Sport psychology itself is the topic of another curious anecdote. Katarina states:

I never needed one. I tried it one time, and it was a disaster. I was about fourteen or fifteen, and she came in to hypnotize me: Your arms are heavy… your legs are heavy. … Then she got me to visualize my jumps. Okay, so then I got onto the ice, and my arms still felt heavy. My legs still felt heavy. I felt blah. (p. 31-32).

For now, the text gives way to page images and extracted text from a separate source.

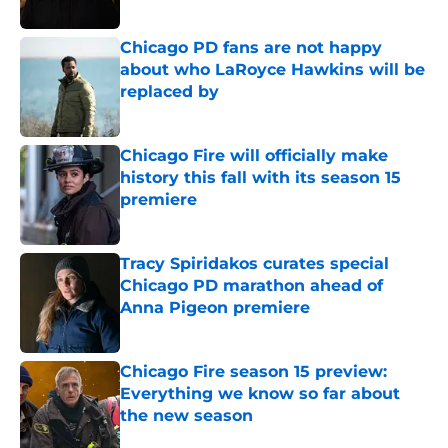
Published by on Invalid Date
Chicago PD fans are not happy
about who LaRoyce Hawkins will be
replaced by
Published by on Invalid Date
Chicago Fire will officially make
history this fall with its season 15
premiere
Published by on Invalid Date
Tracy Spiridakos curates special
Chicago PD marathon ahead of
Anna Pigeon premiere
Published by on Invalid Date
Chicago Fire season 15 preview:
Everything we know so far about
the new season
Published by on Invalid Date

And in one fell swoop she has reduced faith in a whole profession, with an outdated view and a bad example. I mean, what is a young athlete to make of that – that sport psychology is not useful at all? Or that it is only for people who “need help”? As a sport psychology researcher myself I am clearly inclined to view my topic area as valuable, and I do realise that I am biased. However, I do not think that somebody viewed as a legend in her field should dismiss a whole sports science discipline based on a single incident that occurred over twenty years ago, while stating that her hair stylist is an important part of her support team.

So, in conclusion, I am disappointed that I have not been able to provide a more enthusiastic review of this book – so unusual in its genre, well written, and by such a successful athlete. But despite some very interesting and inspirational episodes as well as some wonderful quotes about how the journey, not the destination, is what makes sport worthwhile, my overall conclusion after having read the book is – don’t buy it. At least not for teenage girls in aesthetic pursuits, for whom it is clearly intended. I might use it for thought-provoking discussions with sport psychology students, but would not want to encourage girls at a vulnerable age to try and emulate some of the behaviours that Katarina Witt somehow managed to succeed in spite of.